Another bedtime whispered conversation, and he tells me about Casey's funny joke, a silly story and he laughs telling it. And then he's on to another story about Mekhi and how he couldn't find the hidden key even though it was right in front of him, and that he was laughing so hard his chest hurt, that he had never before laughed so hard that his chest hurt.
And then he stops and says -- when I think of things, it always makes me think of other things.
When I was a kid I would sit in church and let my train of thought chug on down the track. After ten minutes or so, I'd stop and wonder how on earth I got there. Then I'd backtrack, thought by thought, until I got back to whatever started the whole thing off. I loved it when I could trace it all the way back, it was fun to see those connections, to notice the movement of my own mind.
It's like a spiral, he told me. In my head, this is what it looks like: the thing I'm thinking of is a line, and then the next thing I think of spirals down from the line like this, he tells me, drawing in the air. And then another thing spirals up from the line. That's what it looks like in my head when I think of things. I wish I could connect a tube from my head to your head so you could see exactly what I'm seeing in my head.
He doesn't have to. I know exactly what he means.
I've never told him about spirals, about how in my
writing practice we talk about how that's the path our brains take when we ruminate or tell our stories, when we let them run their courses without our resistance or inner-editors getting in the way. That we start close in, and we go, we travel out far and wide, spanning out to the reaches and then without even trying, we cycle on back to where we started, yet we're in a different place. Sometimes we spiral out, gaining a wider perspective as we go. Other times we work inward to the heart of things. The point being that our stories aren't linear. Sure, there's a beginning, middle, and end; but the ending is really just another beginning, and it often looks a whole lot like the place from where we originally started.
A couple of years ago, before I was blogging, before my writing practice, I was
reading an essay on writing and the arts, and the author remarked how even when writers aren't writing, they still think like writers. They observe themselves having a thought, there's a narration of sorts running parallel to their experience. When I read that, my heart zinged. I hadn't known that anyone else's brain worked that way. The only way I had ever tried to describe it to anyone was almost confessional. Wondering if I was a weirdo of some kind, I told my husband,
Sometimes I think like I write. I just start describing things in my head - my setting, my thoughts and feelings -- with words I would never use in conversation, but rather the way I would write it. It wasn't until that moment when I read the essay that I realized that that's how writers think. How our brains work.
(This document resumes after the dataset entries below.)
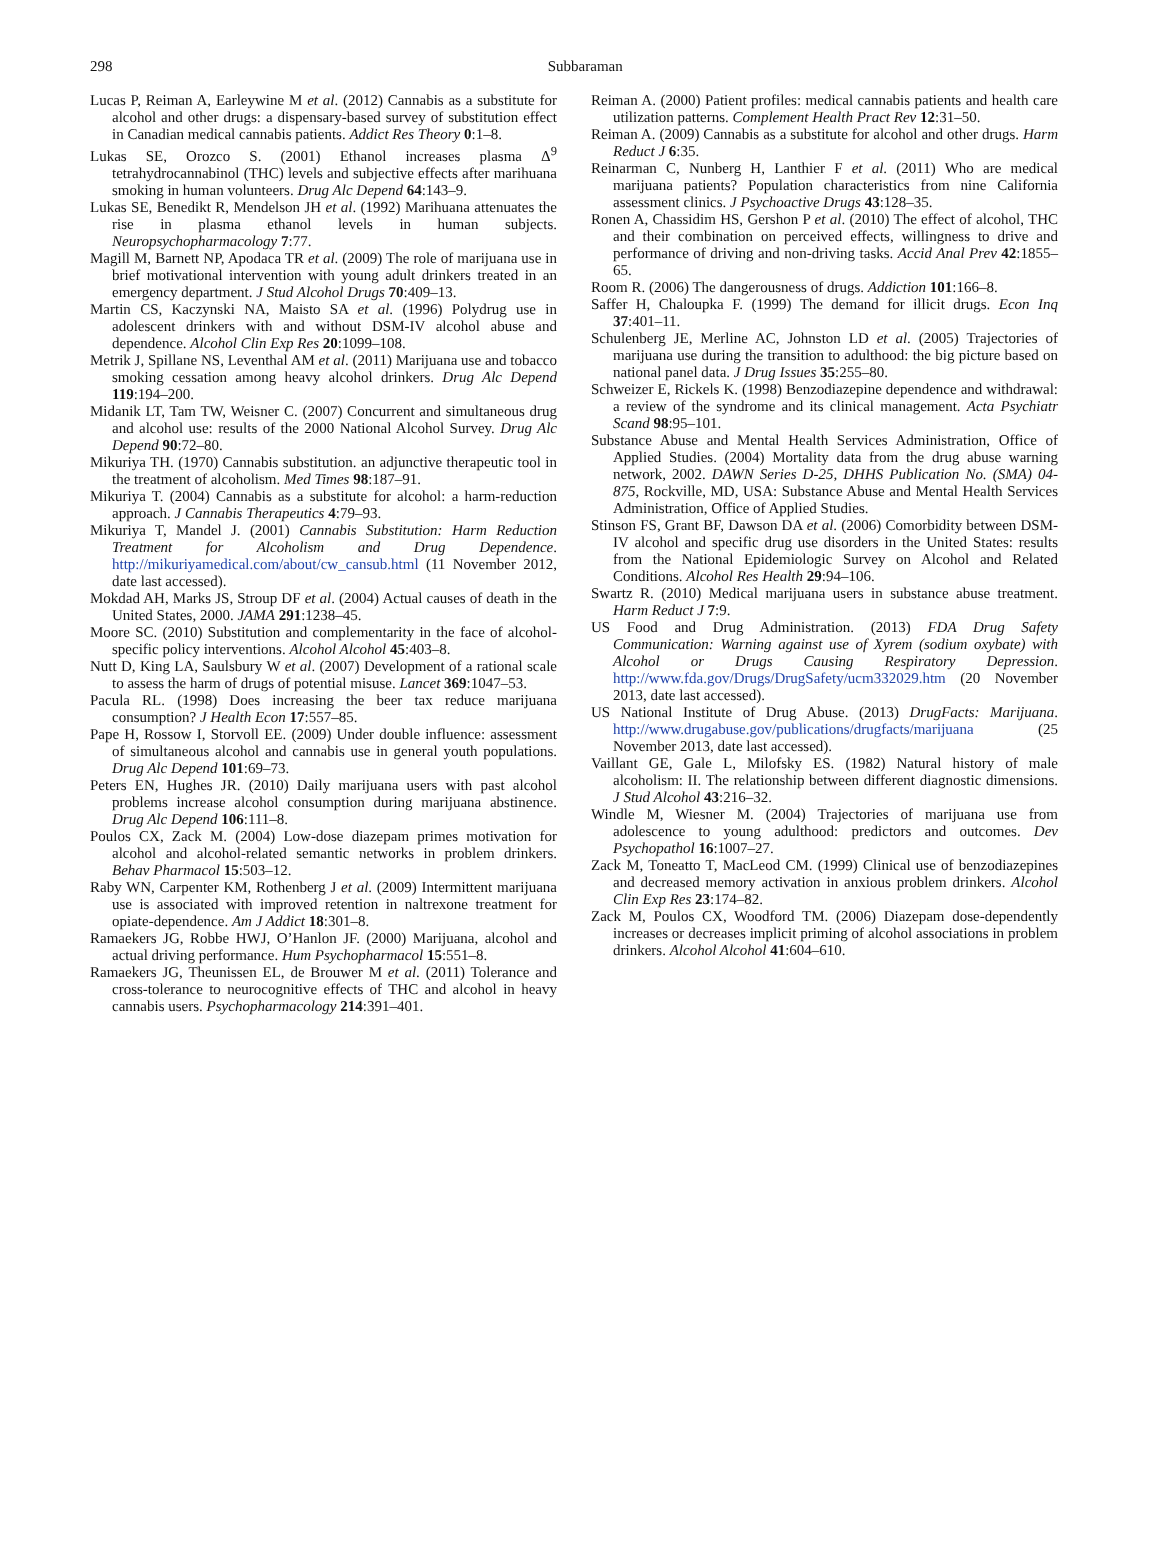298
Subbaraman
Lucas P, Reiman A, Earleywine M et al. (2012) Cannabis as a substitute for alcohol and other drugs: a dispensary-based survey of substitution effect in Canadian medical cannabis patients. Addict Res Theory 0:1–8.
Lukas SE, Orozco S. (2001) Ethanol increases plasma Δ<sup>9</sup> tetrahydrocannabinol (THC) levels and subjective effects after marihuana smoking in human volunteers. Drug Alc Depend 64:143–9.
Lukas SE, Benedikt R, Mendelson JH et al. (1992) Marihuana attenuates the rise in plasma ethanol levels in human subjects. Neuropsychopharmacology 7:77.
Magill M, Barnett NP, Apodaca TR et al. (2009) The role of marijuana use in brief motivational intervention with young adult drinkers treated in an emergency department. J Stud Alcohol Drugs 70:409–13.
Martin CS, Kaczynski NA, Maisto SA et al. (1996) Polydrug use in adolescent drinkers with and without DSM-IV alcohol abuse and dependence. Alcohol Clin Exp Res 20:1099–108.
Metrik J, Spillane NS, Leventhal AM et al. (2011) Marijuana use and tobacco smoking cessation among heavy alcohol drinkers. Drug Alc Depend 119:194–200.
Midanik LT, Tam TW, Weisner C. (2007) Concurrent and simultaneous drug and alcohol use: results of the 2000 National Alcohol Survey. Drug Alc Depend 90:72–80.
Mikuriya TH. (1970) Cannabis substitution. an adjunctive therapeutic tool in the treatment of alcoholism. Med Times 98:187–91.
Mikuriya T. (2004) Cannabis as a substitute for alcohol: a harm-reduction approach. J Cannabis Therapeutics 4:79–93.
Mikuriya T, Mandel J. (2001) Cannabis Substitution: Harm Reduction Treatment for Alcoholism and Drug Dependence. http://mikuriyamedical.com/about/cw_cansub.html (11 November 2012, date last accessed).
Mokdad AH, Marks JS, Stroup DF et al. (2004) Actual causes of death in the United States, 2000. JAMA 291:1238–45.
Moore SC. (2010) Substitution and complementarity in the face of alcohol-specific policy interventions. Alcohol Alcohol 45:403–8.
Nutt D, King LA, Saulsbury W et al. (2007) Development of a rational scale to assess the harm of drugs of potential misuse. Lancet 369:1047–53.
Pacula RL. (1998) Does increasing the beer tax reduce marijuana consumption? J Health Econ 17:557–85.
Pape H, Rossow I, Storvoll EE. (2009) Under double influence: assessment of simultaneous alcohol and cannabis use in general youth populations. Drug Alc Depend 101:69–73.
Peters EN, Hughes JR. (2010) Daily marijuana users with past alcohol problems increase alcohol consumption during marijuana abstinence. Drug Alc Depend 106:111–8.
Poulos CX, Zack M. (2004) Low-dose diazepam primes motivation for alcohol and alcohol-related semantic networks in problem drinkers. Behav Pharmacol 15:503–12.
Raby WN, Carpenter KM, Rothenberg J et al. (2009) Intermittent marijuana use is associated with improved retention in naltrexone treatment for opiate-dependence. Am J Addict 18:301–8.
Ramaekers JG, Robbe HWJ, O’Hanlon JF. (2000) Marijuana, alcohol and actual driving performance. Hum Psychopharmacol 15:551–8.
Ramaekers JG, Theunissen EL, de Brouwer M et al. (2011) Tolerance and cross-tolerance to neurocognitive effects of THC and alcohol in heavy cannabis users. Psychopharmacology 214:391–401.
Reiman A. (2000) Patient profiles: medical cannabis patients and health care utilization patterns. Complement Health Pract Rev 12:31–50.
Reiman A. (2009) Cannabis as a substitute for alcohol and other drugs. Harm Reduct J 6:35.
Reinarman C, Nunberg H, Lanthier F et al. (2011) Who are medical marijuana patients? Population characteristics from nine California assessment clinics. J Psychoactive Drugs 43:128–35.
Ronen A, Chassidim HS, Gershon P et al. (2010) The effect of alcohol, THC and their combination on perceived effects, willingness to drive and performance of driving and non-driving tasks. Accid Anal Prev 42:1855–65.
Room R. (2006) The dangerousness of drugs. Addiction 101:166–8.
Saffer H, Chaloupka F. (1999) The demand for illicit drugs. Econ Inq 37:401–11.
Schulenberg JE, Merline AC, Johnston LD et al. (2005) Trajectories of marijuana use during the transition to adulthood: the big picture based on national panel data. J Drug Issues 35:255–80.
Schweizer E, Rickels K. (1998) Benzodiazepine dependence and withdrawal: a review of the syndrome and its clinical management. Acta Psychiatr Scand 98:95–101.
Substance Abuse and Mental Health Services Administration, Office of Applied Studies. (2004) Mortality data from the drug abuse warning network, 2002. DAWN Series D-25, DHHS Publication No. (SMA) 04-875, Rockville, MD, USA: Substance Abuse and Mental Health Services Administration, Office of Applied Studies.
Stinson FS, Grant BF, Dawson DA et al. (2006) Comorbidity between DSM-IV alcohol and specific drug use disorders in the United States: results from the National Epidemiologic Survey on Alcohol and Related Conditions. Alcohol Res Health 29:94–106.
Swartz R. (2010) Medical marijuana users in substance abuse treatment. Harm Reduct J 7:9.
US Food and Drug Administration. (2013) FDA Drug Safety Communication: Warning against use of Xyrem (sodium oxybate) with Alcohol or Drugs Causing Respiratory Depression. http://www.fda.gov/Drugs/DrugSafety/ucm332029.htm (20 November 2013, date last accessed).
US National Institute of Drug Abuse. (2013) DrugFacts: Marijuana. http://www.drugabuse.gov/publications/drugfacts/marijuana (25 November 2013, date last accessed).
Vaillant GE, Gale L, Milofsky ES. (1982) Natural history of male alcoholism: II. The relationship between different diagnostic dimensions. J Stud Alcohol 43:216–32.
Windle M, Wiesner M. (2004) Trajectories of marijuana use from adolescence to young adulthood: predictors and outcomes. Dev Psychopathol 16:1007–27.
Zack M, Toneatto T, MacLeod CM. (1999) Clinical use of benzodiazepines and decreased memory activation in anxious problem drinkers. Alcohol Clin Exp Res 23:174–82.
Zack M, Poulos CX, Woodford TM. (2006) Diazepam dose-dependently increases or decreases implicit priming of alcohol associations in problem drinkers. Alcohol Alcohol 41:604–610.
When I was a little kid, I often heard voices. They weren't scary, because they were my voices, and I knew they were mine, even at 8 years old. But I knew it was weird and I think I only tried to explain it to someone once before I realized that perhaps that was something I ought to keep to myself. I had forgotten about the voices until just now, as I write this post.
That he recognizes the way his mind moves, that he observes himself thinking, that he can track it, that he visualizes the path as a spiral, makes my heart zing. He is not a mini-me, he is himself. But I understand him, I get his brain. And I absolutely delight in his beautiful spirals.